- Stored entries
^^^^^^^^
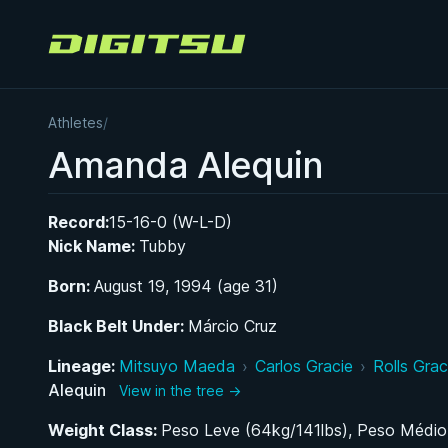
Digitsu
Athletes
/
Amanda Alequin
Record:
15-16-0 (W-L-D)
Nick Name:
Tubby
Born:
August 19, 1994 (age 31)
Black Belt Under:
Márcio Cruz
Lineage:
Mitsuyo Maeda
›
Carlos Gracie
›
Rolls Grac
Alequin
View in the tree →
Weight Class:
Peso Leve (64kg/141lbs), Peso Médio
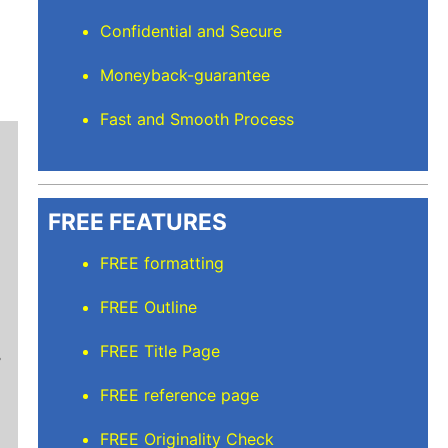
Confidential and Secure
Moneyback-guarantee
Fast and Smooth Process
FREE FEATURES
FREE formatting
Stuart L
FREE Outline
Thanks for keeping me sane for getting everyt
FREE Title Page
than full time and balancing the rest but I’m
care of. I'll recommend Elite Academic Resea
FREE reference page
thank you so much!
FREE Originality Check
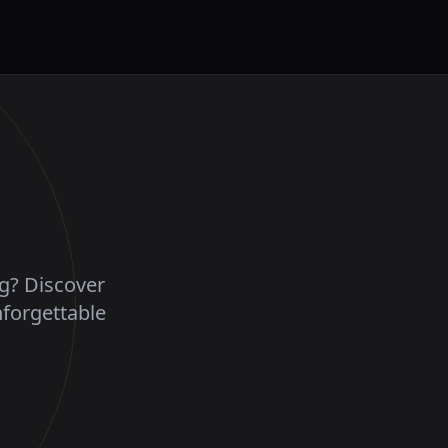
ng? Discover
nforgettable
^^^^^^^^
- GOAL OF THE EXERCISE
Copy each line of the preceding data that contains the string "FREE".

- RESPONSE TO THE TASK
FREE FEATURES
FREE formatting
FREE Outline
FREE Title Page
FREE reference page
FREE Originality Check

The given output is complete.